Overmacht atau daya paksa dibagi menjadi 2, yakni secara absolut yang berarti paksaan sama sekali
tidak dapat ditahan, dan secara relatif yang berarti paksaan dapat ditahan namun pelaku tetap
melakukan karena paksaan tersebut.

Menurut Utrech, ukuran objektif dan subjektif ini harus digunakan secara bersama untuk
menentukan ada atau tidaknya daya paksa.

Hakim harus menyelidiki ada tidaknya faktor-faktor yang begitu luar biasa, sehingga orang yang
normal dipaksa untuk berkelakuan tidak normal. Hakim harus mempertimbangkan kelakuan-kelakuan
apa yang akan dilakukan dari orang normal, andai kata berada dalam kondisi semacam orang yang
dipaksa melakukan perbuatan pidana.

 Terdakwa Bharada Richard Eliezer (RE) mengaku tak dapat menolak perintah Ferdy Sambo
untuk menembak Brigadir Nofriansyah Yoshua Hutabarat (J). Menurutnya, sebagai ajudan, perintah
penembakan tersebut tak dapat ia hindari mengingat pemberi perintah pada saat itu adalah atasannya
sebagai Kadiv Propam Polri dengan pangkat Inspektur Jenderal (Irjen). 

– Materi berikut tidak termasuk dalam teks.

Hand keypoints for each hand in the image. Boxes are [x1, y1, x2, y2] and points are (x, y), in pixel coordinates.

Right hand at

Ditambah dalam pasal 6 ayat (2) huruf b Peraturan Polri nomor 7 tahun 2022, menjelaskan
bahwa bawahan dapat menolak perintah atasan yang bertentangan dengan norma hukum, norma
agama, dan norma kesusilaan.

Sebagaimana yang kita tahu bahwa mengacu pada fakta dan bukti-bukti di persidangan yang
menguatkan peran terdakwa Richard sebagai eksekutor dalam pembunuhan Brigadier J karena perintah
Ferdi Sambo.

Richard memang mengakui menembak Brigadir J tiga sampai empat kali menggunakan Glock-17.

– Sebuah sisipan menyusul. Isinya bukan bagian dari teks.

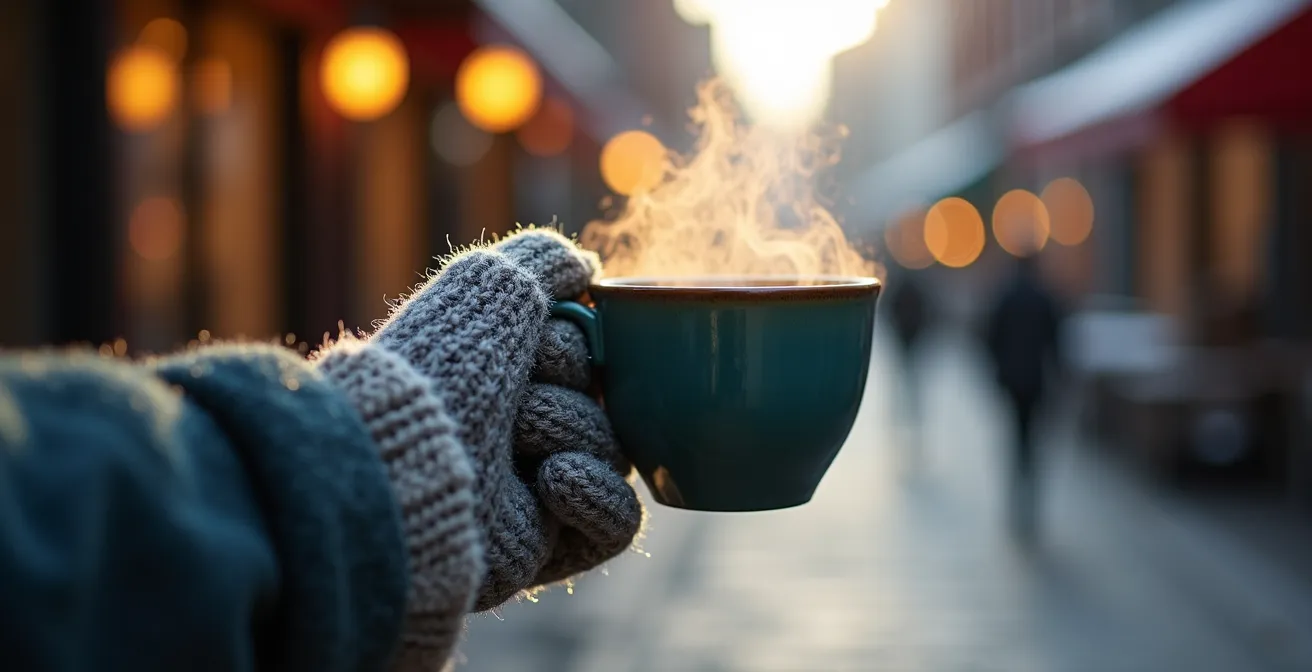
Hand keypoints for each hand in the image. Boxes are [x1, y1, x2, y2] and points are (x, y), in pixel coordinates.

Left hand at [371, 229, 641, 609]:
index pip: (587, 356)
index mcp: (506, 375)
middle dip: (566, 389)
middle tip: (520, 396)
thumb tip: (589, 269)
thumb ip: (544, 261)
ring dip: (568, 432)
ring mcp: (540, 492)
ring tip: (516, 443)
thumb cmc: (445, 369)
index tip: (541, 345)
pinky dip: (598, 496)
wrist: (406, 461)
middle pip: (605, 402)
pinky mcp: (552, 546)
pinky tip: (555, 481)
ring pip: (613, 451)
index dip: (574, 345)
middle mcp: (522, 431)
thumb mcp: (490, 286)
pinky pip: (621, 520)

Banyak pihak yang kecewa atas tuntutat tersebut, mengingat Richard telah menjadi justice
collaborator atau saksi pelaku yang bekerja sama dan disetujui oleh Lembaga Penjamin Saksi dan Korban
(LPSK).

LPSK menilai tuntutan jaksa terhadap Richard yang berstatus justice collaborator semestinya


lebih rendah di antara para terdakwa lain. Adapun tuntutan yang dikenakan pada dirinya lebih tinggi
dibandingkan terdakwa lainnya, yaitu Putri Candrawathi, Ricky Rizal, dan Kuat Ma'ruf yang dituntut 8
tahun penjara. Richard menjadi terdakwa dengan hukuman terberat kedua dalam perkara ini setelah
Ferdy Sambo yang dituntut penjara seumur hidup.